**Supplied passage:**
What are the advantages of renewable gas?
Renewable gas has several advantages. It is a renewable energy that can be produced in France. Its coproducts can be reused in agriculture.
A renewable energy produced in France
Today, France imports 99% of the gas it consumes. According to data from the Renewable Energies Syndicate (SER [Syndicat des Energies Renouvelables]), the biogas injected into the network represented only 0.92% of the annual gas consumption in France as of 31 December, 2021.
Yet this energy shows great potential. Developing green gas permits the production of gas to be relocated into our country, and to work towards greater energy independence. As it is greener, it also makes it possible to reduce our carbon footprint.
In fact, its combustion produces 10 times less CO2 than that of natural gas. However, it is important to be aware that CO2 is a greenhouse gas (GHG) largely responsible for global warming. According to the Parisian Climate Agency, it constitutes 77% of GHG emissions in the world.
Increasingly competitive prices
Following the Covid-19 pandemic and the war in Ukraine, natural gas prices have soared. In October 2022, the price per MWh of natural gas on the markets was around 130 euros. The price of green gas, for its part, appears to be cheaper than fossil gas. According to Laurence Poirier-Dietz, Director General of GRDF, biogas should currently be priced at 90 to 100 euros per MWh.
In addition, local production ensures greater price stability. Renewable gas prices in France are less impacted by international geopolitical issues. In the future, this will allow professional and private consumers to benefit from a more stable price per kWh.
Digestat and biochar: useful product for agriculture
Finally, co-products are formed through the production of green gas. Both digestate and biochar can be reused as natural fertilisers. Enriched with minerals, they improve the soil.
Biochar also has water retention properties. It helps to fight against water stress in crops. As a natural carbon sink, it can also trap CO2 for several hundred years. As such, once reused, biochar makes it possible to generate quality carbon credits.
Renewable green gas: what are its prospects?
Even though it is not yet very developed, the production of green gas should take off in years to come. A study carried out jointly by Ademe, GRTGaz and GRDF estimates that in 2050 France could achieve a mix comprising 100% green gas.
According to these three entities, France has a renewable gas production potential of 460 TWh. This could be achieved in 2050, and distributed as follows:
- methanation (30% of production);
- pyro-gasification (40%);
- power-to-gas (30%).
Industries can already participate in the development of this green energy by choosing to consume it. Let’s explore the available possibilities.
How to consume renewable gas?
The merits of green gas make it an increasingly popular renewable energy for industry. Companies have several options to participate in the development of renewable gas and engage in the energy transition.
Sign up to a biogas contract
In the first instance, as with green electricity, industries can sign a biogas contract with an energy supplier. For one kWh of gas consumed by industry, one kWh of green gas is injected into the network, as required by the guarantees of origin mechanism. Industry does not necessarily consume biogas in real time, but supports the emergence of the sector.
Industry: production and self-consumption of green gas
Finally, to embark on the path of industrial decarbonisation, companies can use the Carbonloop service. This allows manufacturers to replace part of their consumption of fossil fuels with renewable synthesis gas, produced from biomass.
Using a biomass pyrolysis unit set up directly on site, manufacturers can benefit from the green gas produced directly on their site, for self-consumption. Biochar that is co-produced in this way can be used on local farms. It will improve crops and creates a carbon sink. Working as a virtuous circle, the associated carbon credits can be used to offset the manufacturer’s carbon accounting.

Pixel coordinate listings
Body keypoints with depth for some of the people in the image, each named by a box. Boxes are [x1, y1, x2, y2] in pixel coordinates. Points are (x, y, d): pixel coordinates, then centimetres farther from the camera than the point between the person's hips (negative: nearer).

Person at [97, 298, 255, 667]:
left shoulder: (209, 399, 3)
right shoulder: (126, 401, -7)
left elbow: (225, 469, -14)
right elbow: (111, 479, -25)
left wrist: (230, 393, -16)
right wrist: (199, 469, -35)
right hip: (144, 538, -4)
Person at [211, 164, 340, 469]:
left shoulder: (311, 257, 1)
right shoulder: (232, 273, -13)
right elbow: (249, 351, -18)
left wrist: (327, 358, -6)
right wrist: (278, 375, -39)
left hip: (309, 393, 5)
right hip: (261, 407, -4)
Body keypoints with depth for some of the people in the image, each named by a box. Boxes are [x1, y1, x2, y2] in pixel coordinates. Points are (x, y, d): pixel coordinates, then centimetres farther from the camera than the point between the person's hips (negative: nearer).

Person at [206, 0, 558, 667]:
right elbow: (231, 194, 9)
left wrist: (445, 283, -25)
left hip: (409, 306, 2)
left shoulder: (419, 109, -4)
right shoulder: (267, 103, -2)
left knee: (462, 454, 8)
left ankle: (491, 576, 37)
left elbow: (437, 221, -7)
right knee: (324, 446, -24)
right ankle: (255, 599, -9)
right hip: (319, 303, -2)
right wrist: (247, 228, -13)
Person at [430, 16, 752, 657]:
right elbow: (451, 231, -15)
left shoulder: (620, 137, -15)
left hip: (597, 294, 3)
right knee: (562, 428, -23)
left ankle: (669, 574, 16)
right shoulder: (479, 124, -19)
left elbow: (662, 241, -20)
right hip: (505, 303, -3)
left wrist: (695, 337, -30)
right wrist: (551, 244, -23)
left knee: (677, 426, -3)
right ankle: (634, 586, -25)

**Instructions for the task:** Write out the passage of the renewable gas article that begins with the words "How to consume" and ends after the words "the energy transition.".

**Answer to this problem:**
How to consume renewable gas?
The merits of green gas make it an increasingly popular renewable energy for industry. Companies have several options to participate in the development of renewable gas and engage in the energy transition.